Spanish newspaper Cinco Dias broke the news that Blackstone is mulling an IPO for its Cirsa holdings. The media outlet said Blackstone is targeting an April debut and plans to value the casino group at three billion euros (US$3.4 billion).
IPO Round Two
Cirsa presumably hasn’t been one of the better bets for Blackstone Group, which owns the real estate assets of Bellagio, MGM Grand, and Mandalay Bay on the Las Vegas Strip.
The acquisition started well for Blackstone, as Cirsa reported an operating profit of approximately $418 million in its 2018 fiscal year, a 5.1 percent gain on 2017. Profits rose to $535 million the following year.
Then COVID-19 happened. Like nearly all commercial gaming companies in the world, the pandemic greatly hurt Cirsa operations. The coronavirus continues to cause much uncertainty surrounding the organization, which could be prompting Blackstone to sell some of the casino conglomerate.
It’s not the first time that Blackstone has considered an IPO for Cirsa. In May of 2019, Casino.org reported on the private equity firm prepping a Cirsa public stock offering.
Like all investment funds, Blackstone has no vocation to remain a major shareholder for a long time. Thus, everything seems to indicate that it will recover an old aspiration of the company: go public,” Carles Huguet, a Spanish financial news reporter, explained at the time.
But that IPO, for reasons not made public, never reached one of the four stock exchanges in Spain. Cinco Dias relays that this time might be different, as Blackstone wants to lessen its exposure in Cirsa.

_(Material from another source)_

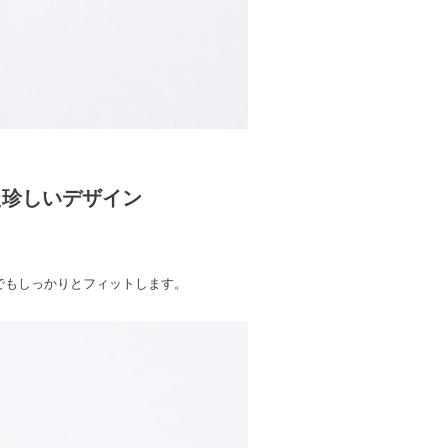
！
た珍しいデザイン
でもしっかりとフィットします。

The news outlet said Blackstone is working with investment bank Lazard on advising the Cirsa IPO path.
Betting and Selling
Blackstone certainly has the financial wherewithal to continue its pursuit of Australian casino giant Crown Resorts without selling off Cirsa. Traded on the New York Stock Exchange, Blackstone has a market cap of more than $160 billion.

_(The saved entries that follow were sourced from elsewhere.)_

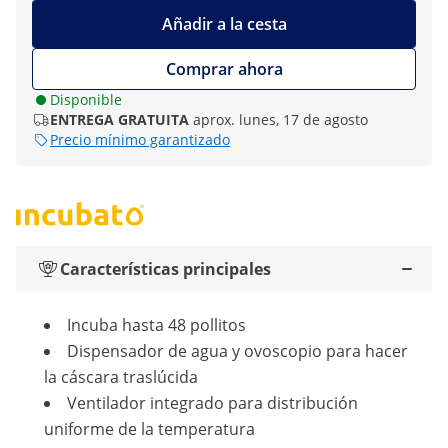
Añadir a la cesta
Comprar ahora
Disponible
ENTREGA GRATUITA
aprox. lunes, 17 de agosto
Precio mínimo garantizado
Características principales
Incuba hasta 48 pollitos
Dispensador de agua y ovoscopio para hacer
la cáscara traslúcida
Ventilador integrado para distribución
uniforme de la temperatura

However, the firm has been very active in the global gaming industry as of late.
Blackstone in September announced a $5.65 billion reshuffling of ownership of The Cosmopolitan in Las Vegas in what will reduce the company’s ownership position in the luxury Strip property. Blackstone acquired The Cosmopolitan in May 2014 for $1.73 billion.
The Cosmopolitan sale came roughly two months after Blackstone announced it would pay MGM Resorts $3.9 billion to purchase the Strip’s Aria Resort and Casino and its non-gaming sister property, Vdara.
Crown, however, remains Blackstone’s biggest target in the gaming industry. The Crown board this month rejected Blackstone’s latest bid of $6.2 billion, but announced it was providing confidential information to the private equity group in order for Blackstone to consider a higher offer.